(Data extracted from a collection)
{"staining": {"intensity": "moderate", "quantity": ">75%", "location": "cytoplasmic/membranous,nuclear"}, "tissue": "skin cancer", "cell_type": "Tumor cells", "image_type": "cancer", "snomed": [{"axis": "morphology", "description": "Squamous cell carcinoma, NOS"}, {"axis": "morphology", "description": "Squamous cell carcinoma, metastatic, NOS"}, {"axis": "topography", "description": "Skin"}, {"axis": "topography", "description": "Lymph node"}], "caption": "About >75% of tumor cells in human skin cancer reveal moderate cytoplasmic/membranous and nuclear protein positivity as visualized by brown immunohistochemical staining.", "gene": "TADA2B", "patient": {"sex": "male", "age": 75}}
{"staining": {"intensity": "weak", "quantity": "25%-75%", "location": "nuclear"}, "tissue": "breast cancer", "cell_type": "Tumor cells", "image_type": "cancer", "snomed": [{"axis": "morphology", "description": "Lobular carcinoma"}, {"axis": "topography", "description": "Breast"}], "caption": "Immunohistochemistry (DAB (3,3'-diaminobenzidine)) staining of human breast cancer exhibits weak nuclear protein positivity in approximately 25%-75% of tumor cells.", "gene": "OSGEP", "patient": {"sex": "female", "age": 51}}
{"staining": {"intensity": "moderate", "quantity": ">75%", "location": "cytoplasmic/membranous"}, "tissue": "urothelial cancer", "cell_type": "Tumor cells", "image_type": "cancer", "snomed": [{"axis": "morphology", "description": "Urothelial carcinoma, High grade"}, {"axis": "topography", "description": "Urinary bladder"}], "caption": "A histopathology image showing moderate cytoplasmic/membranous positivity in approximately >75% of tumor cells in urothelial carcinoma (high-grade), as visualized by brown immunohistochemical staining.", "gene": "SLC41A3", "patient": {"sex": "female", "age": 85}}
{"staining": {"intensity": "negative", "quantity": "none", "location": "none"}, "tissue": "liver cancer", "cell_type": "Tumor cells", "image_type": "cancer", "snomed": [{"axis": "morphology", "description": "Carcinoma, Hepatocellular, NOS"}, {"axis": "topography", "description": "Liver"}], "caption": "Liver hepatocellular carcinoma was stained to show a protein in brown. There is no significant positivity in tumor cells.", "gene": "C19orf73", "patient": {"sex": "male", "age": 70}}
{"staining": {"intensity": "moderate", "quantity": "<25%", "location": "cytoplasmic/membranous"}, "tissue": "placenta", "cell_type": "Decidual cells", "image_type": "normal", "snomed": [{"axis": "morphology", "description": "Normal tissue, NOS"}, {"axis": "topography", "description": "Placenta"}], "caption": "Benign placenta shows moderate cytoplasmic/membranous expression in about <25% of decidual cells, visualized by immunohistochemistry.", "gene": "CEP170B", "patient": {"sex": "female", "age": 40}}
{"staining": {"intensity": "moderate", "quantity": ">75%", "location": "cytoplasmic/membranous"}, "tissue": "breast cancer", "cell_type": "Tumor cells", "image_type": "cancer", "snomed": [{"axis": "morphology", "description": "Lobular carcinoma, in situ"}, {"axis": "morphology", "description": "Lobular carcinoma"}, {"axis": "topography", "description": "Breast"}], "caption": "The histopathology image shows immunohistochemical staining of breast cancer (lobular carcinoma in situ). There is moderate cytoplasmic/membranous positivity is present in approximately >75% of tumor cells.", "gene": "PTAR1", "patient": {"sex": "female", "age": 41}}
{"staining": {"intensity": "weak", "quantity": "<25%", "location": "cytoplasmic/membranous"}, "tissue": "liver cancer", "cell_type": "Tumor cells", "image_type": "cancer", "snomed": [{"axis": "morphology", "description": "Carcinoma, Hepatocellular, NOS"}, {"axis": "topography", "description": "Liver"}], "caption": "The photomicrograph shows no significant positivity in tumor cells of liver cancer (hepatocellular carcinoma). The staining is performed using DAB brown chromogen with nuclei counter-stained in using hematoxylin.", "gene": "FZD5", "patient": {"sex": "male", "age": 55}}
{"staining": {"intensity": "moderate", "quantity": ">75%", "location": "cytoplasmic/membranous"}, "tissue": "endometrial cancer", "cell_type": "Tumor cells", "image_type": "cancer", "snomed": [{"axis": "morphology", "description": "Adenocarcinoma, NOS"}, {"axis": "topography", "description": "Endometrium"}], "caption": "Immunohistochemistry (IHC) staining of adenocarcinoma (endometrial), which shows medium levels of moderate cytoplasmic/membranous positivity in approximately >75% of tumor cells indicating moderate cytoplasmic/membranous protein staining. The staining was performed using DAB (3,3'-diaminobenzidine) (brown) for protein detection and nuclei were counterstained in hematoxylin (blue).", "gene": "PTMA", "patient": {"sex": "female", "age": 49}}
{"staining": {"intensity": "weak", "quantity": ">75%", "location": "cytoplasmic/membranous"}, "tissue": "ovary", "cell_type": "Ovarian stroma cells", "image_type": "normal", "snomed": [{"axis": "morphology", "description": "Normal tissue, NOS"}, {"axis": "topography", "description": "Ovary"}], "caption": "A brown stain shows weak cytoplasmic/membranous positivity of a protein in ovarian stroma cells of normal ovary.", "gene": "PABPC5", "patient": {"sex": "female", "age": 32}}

**Problem:** What lines of the data include the word "visualized"? Copy each of them.

**Finished exercise:**
{"staining": {"intensity": "moderate", "quantity": ">75%", "location": "cytoplasmic/membranous,nuclear"}, "tissue": "skin cancer", "cell_type": "Tumor cells", "image_type": "cancer", "snomed": [{"axis": "morphology", "description": "Squamous cell carcinoma, NOS"}, {"axis": "morphology", "description": "Squamous cell carcinoma, metastatic, NOS"}, {"axis": "topography", "description": "Skin"}, {"axis": "topography", "description": "Lymph node"}], "caption": "About >75% of tumor cells in human skin cancer reveal moderate cytoplasmic/membranous and nuclear protein positivity as visualized by brown immunohistochemical staining.", "gene": "TADA2B", "patient": {"sex": "male", "age": 75}}
{"staining": {"intensity": "moderate", "quantity": ">75%", "location": "cytoplasmic/membranous"}, "tissue": "urothelial cancer", "cell_type": "Tumor cells", "image_type": "cancer", "snomed": [{"axis": "morphology", "description": "Urothelial carcinoma, High grade"}, {"axis": "topography", "description": "Urinary bladder"}], "caption": "A histopathology image showing moderate cytoplasmic/membranous positivity in approximately >75% of tumor cells in urothelial carcinoma (high-grade), as visualized by brown immunohistochemical staining.", "gene": "SLC41A3", "patient": {"sex": "female", "age": 85}}
{"staining": {"intensity": "moderate", "quantity": "<25%", "location": "cytoplasmic/membranous"}, "tissue": "placenta", "cell_type": "Decidual cells", "image_type": "normal", "snomed": [{"axis": "morphology", "description": "Normal tissue, NOS"}, {"axis": "topography", "description": "Placenta"}], "caption": "Benign placenta shows moderate cytoplasmic/membranous expression in about <25% of decidual cells, visualized by immunohistochemistry.", "gene": "CEP170B", "patient": {"sex": "female", "age": 40}}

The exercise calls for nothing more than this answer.